I'd be dishonest if I said every business needs a paid website from day one. If you're testing an idea, haven't got your first customer yet, or genuinely can't afford £349 right now, a free site beats no site.

Use it as a placeholder. Get your Google Business Profile sorted (that's free and more important — here's my setup guide). Start collecting reviews. Then upgrade when you're ready.

But go in with your eyes open. The “free” plan isn't a long-term strategy. It's a landing pad.

The support void

When something breaks on your Wix site at 9pm on a Tuesday, you're searching help forums. When your Fiverr developer disappears after delivery (and they will — 80% of Fiverr gigs are one-and-done), you're stuck.

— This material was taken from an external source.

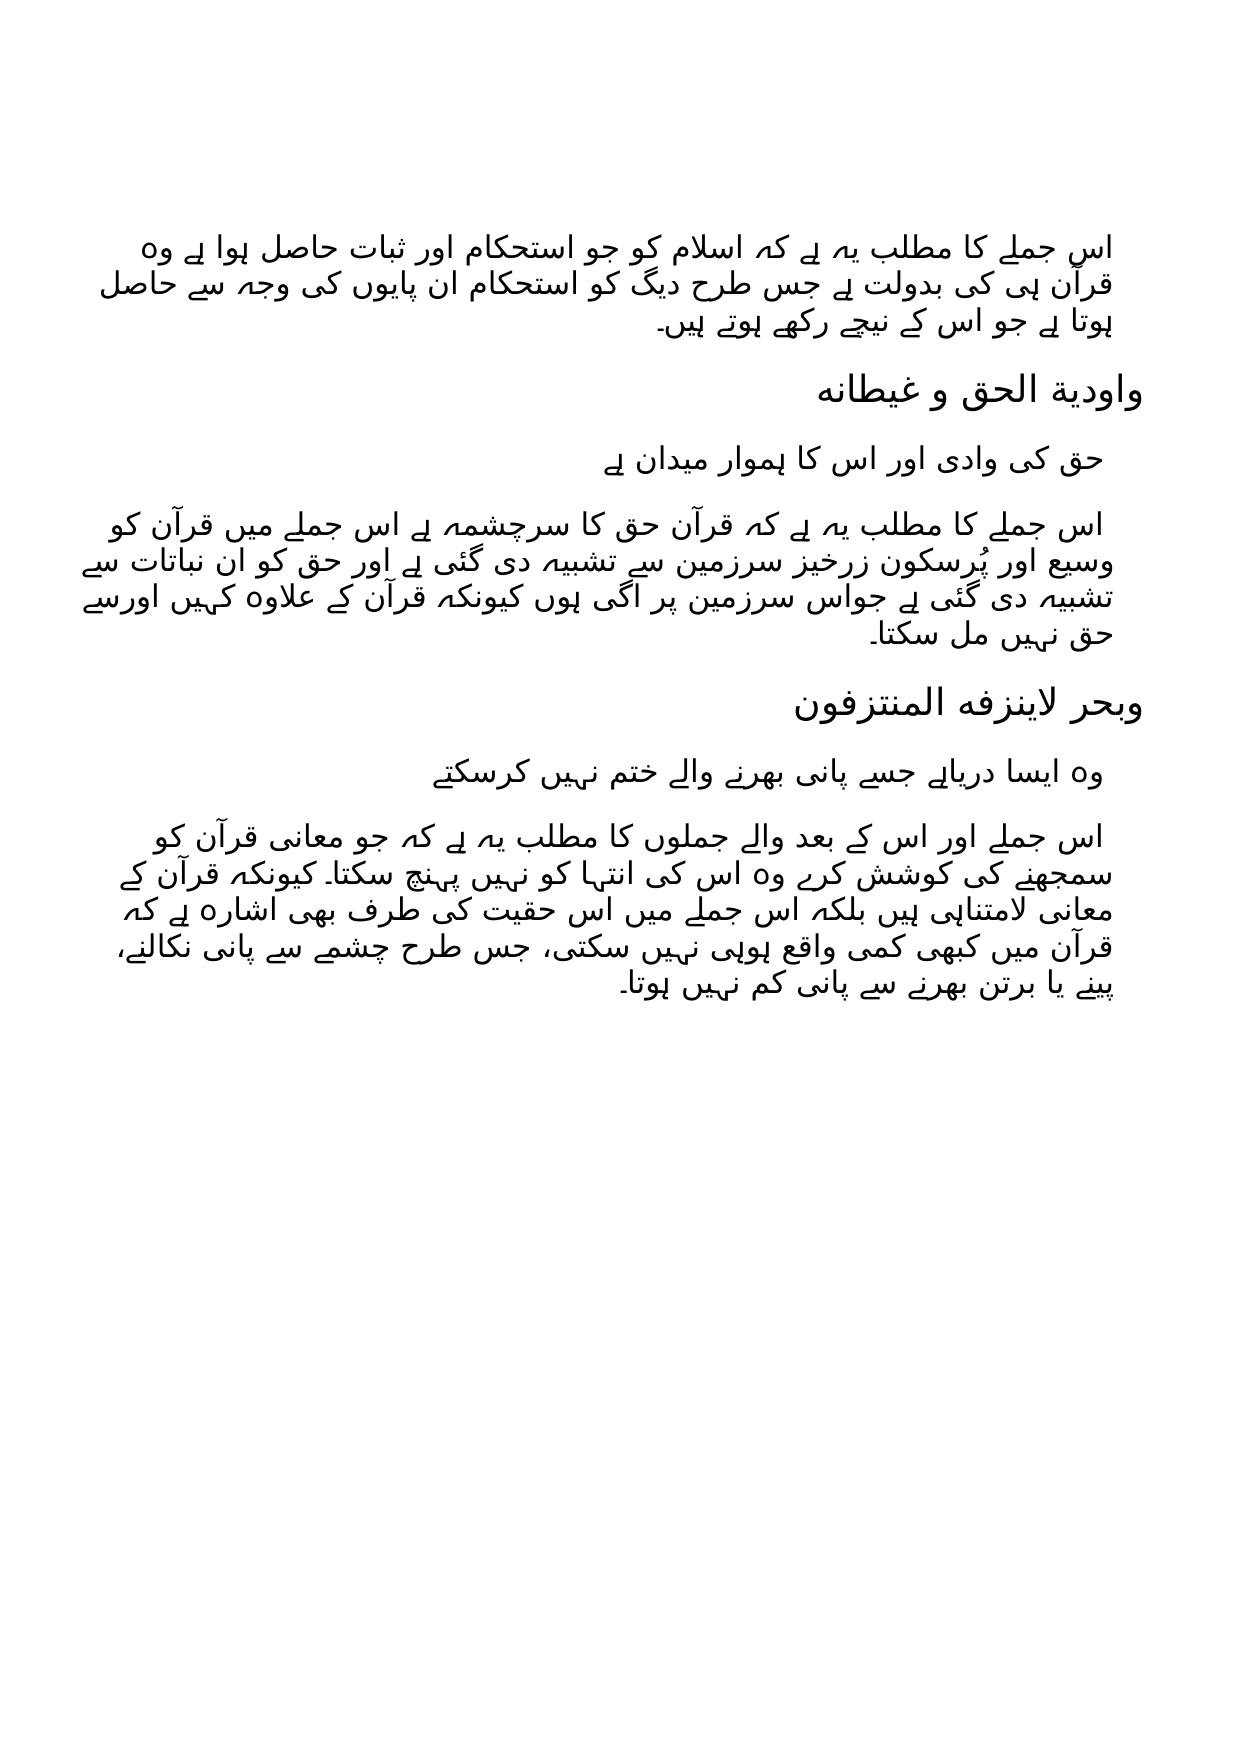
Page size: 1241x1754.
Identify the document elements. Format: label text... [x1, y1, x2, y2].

Local businesses need someone they can ring. Someone who knows their site, knows their area, and can fix something without a three-day support ticket. That's not a £29 transaction. That's a relationship. It's the reason I include ongoing hosting and support with every Pacavita site — £15 a month, and your website is looked after.

What to do this week

  1. If you have a free website, add up what you're actually paying per month (plan + domain + any add-ons). Multiply by 24. Write that number down.
  2. Run your site through Google PageSpeed Insights (pagespeed.web.dev) and check your mobile score. If it's below 50, your site is hurting you.
  3. Open your site on your phone. Can you find your phone number in under three seconds? Can you read all the text without pinching? If not, your mobile visitors can't either.
  4. Search Google for your main service + your area (e.g. “plumber Shipley”). Are you in the top 10? If not, your site isn't doing its job.
  5. Compare your 24-month total to the cost of a properly built site. The numbers might surprise you.

Cheap websites aren't bad because they're cheap. They're bad because they pretend to be free while quietly costing you more — in money, in time, and in customers who never found you. The right question isn't “how little can I spend?” It's “what does the site need to do, and what's the cheapest way to do it properly?”